* TASK INSTRUCTIONS: Without including any pictures, reproduce all the lines below word for word.

* DATA SEGMENT:
◆ ◆ ◆

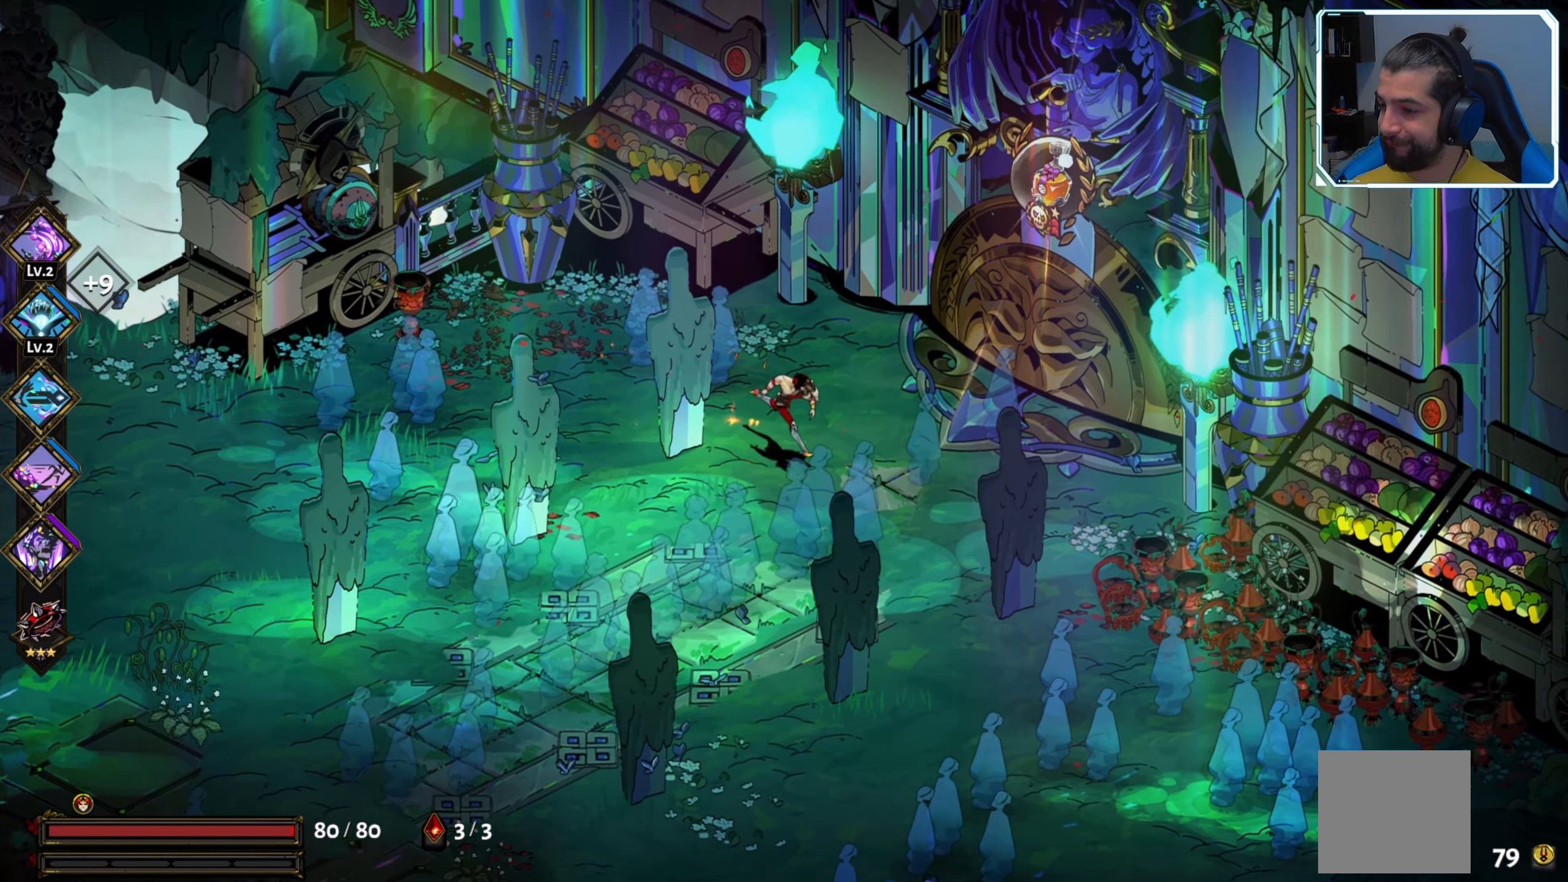
{"buttons": [], "left_stick": "down-right", "right_stick": "center", "events": []}
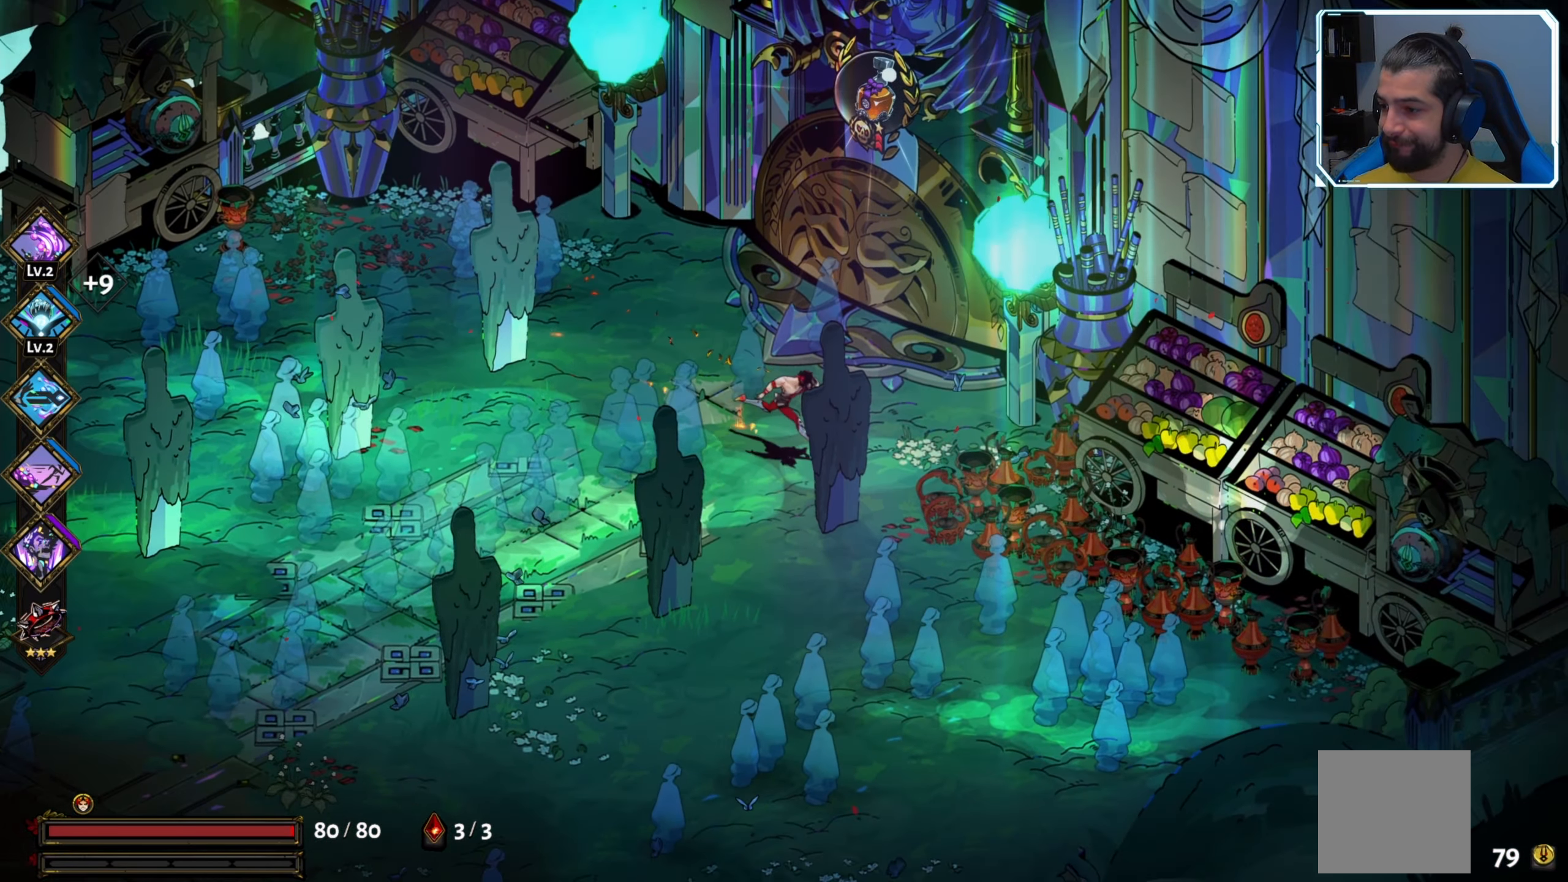
{"buttons": [], "left_stick": "up", "right_stick": "center", "events": [[150, "left_stick", "right"], [300, "left_stick", "up-right"], [450, "left_stick", "up"]]}
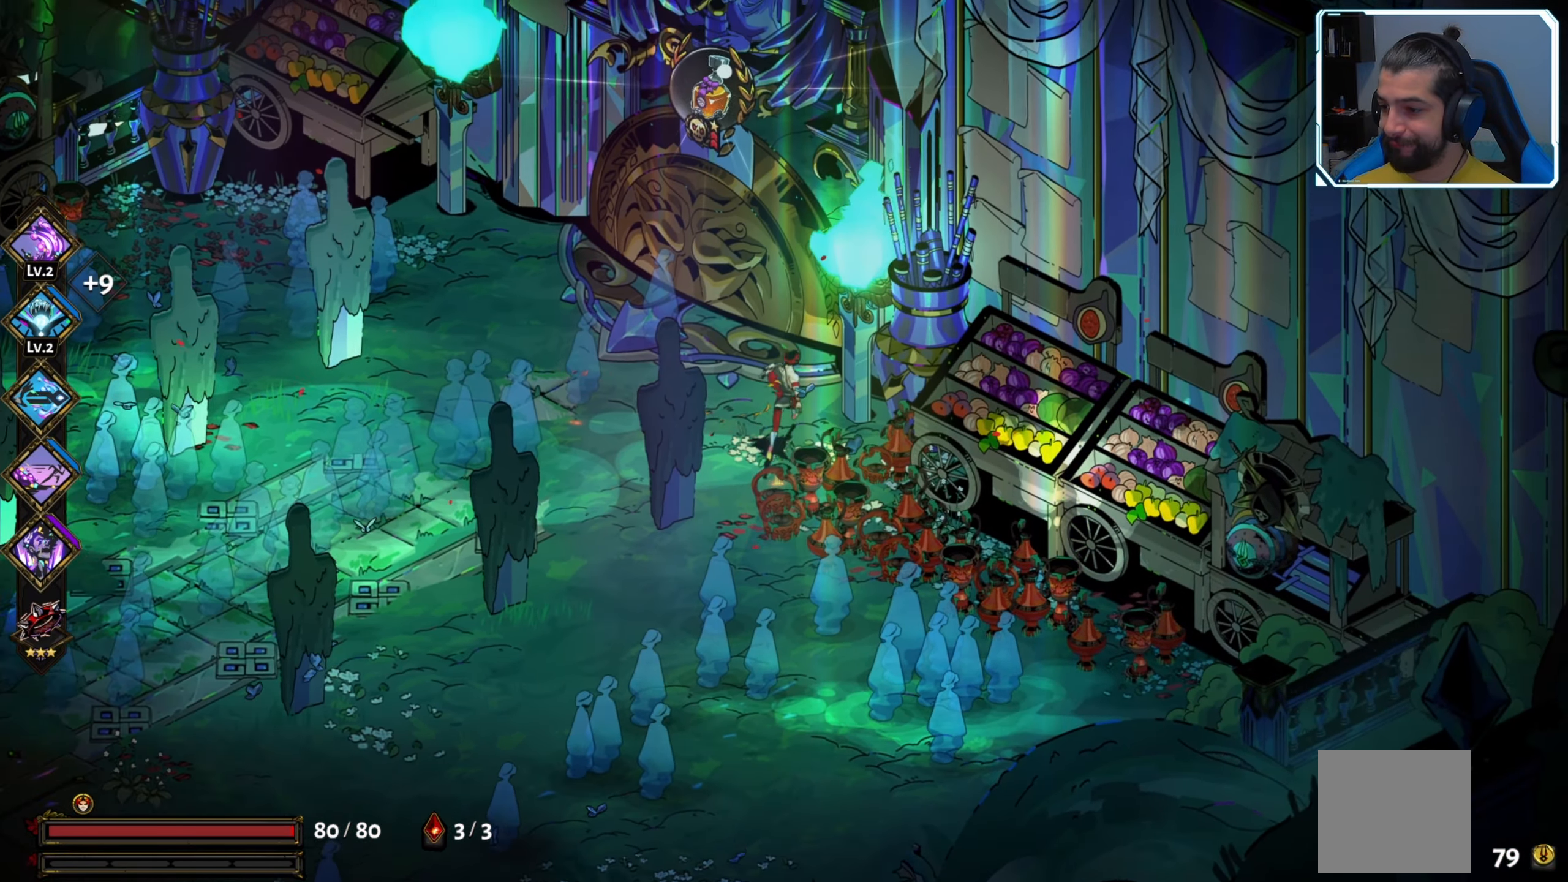
{"buttons": [], "left_stick": "center", "right_stick": "center", "events": [[250, "left_stick", "up-left"], [483, "left_stick", "center"]]}
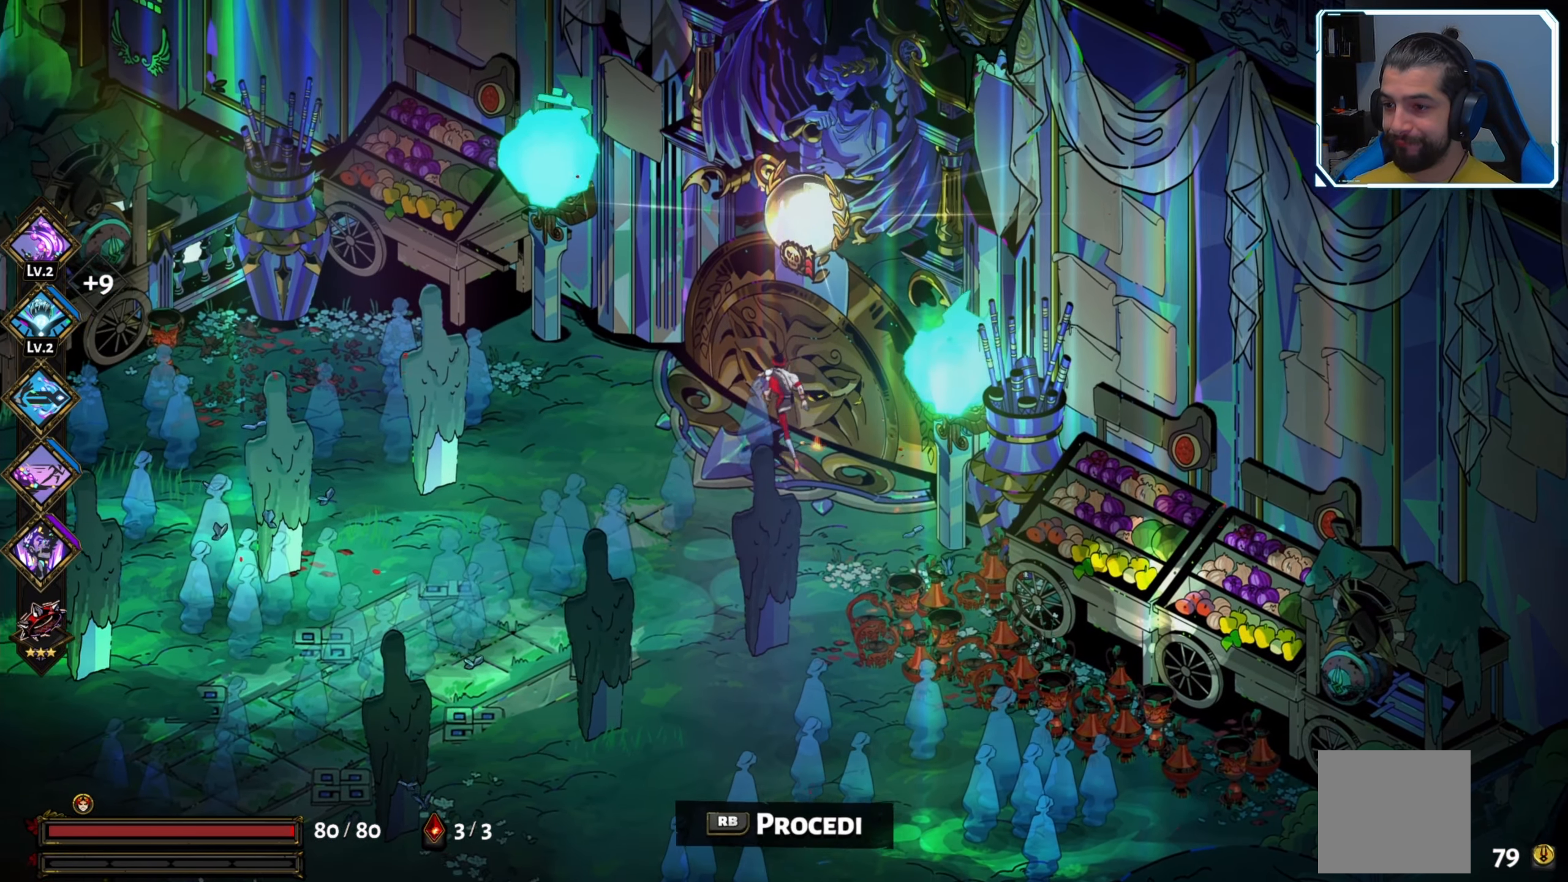
{"buttons": [], "left_stick": "center", "right_stick": "center", "events": []}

◆ ◆ ◆

* TASK ANSWER:
{"buttons": [], "left_stick": "down-right", "right_stick": "center", "events": []}
{"buttons": [], "left_stick": "up", "right_stick": "center", "events": [[150, "left_stick", "right"], [300, "left_stick", "up-right"], [450, "left_stick", "up"]]}
{"buttons": [], "left_stick": "center", "right_stick": "center", "events": [[250, "left_stick", "up-left"], [483, "left_stick", "center"]]}
{"buttons": [], "left_stick": "center", "right_stick": "center", "events": []}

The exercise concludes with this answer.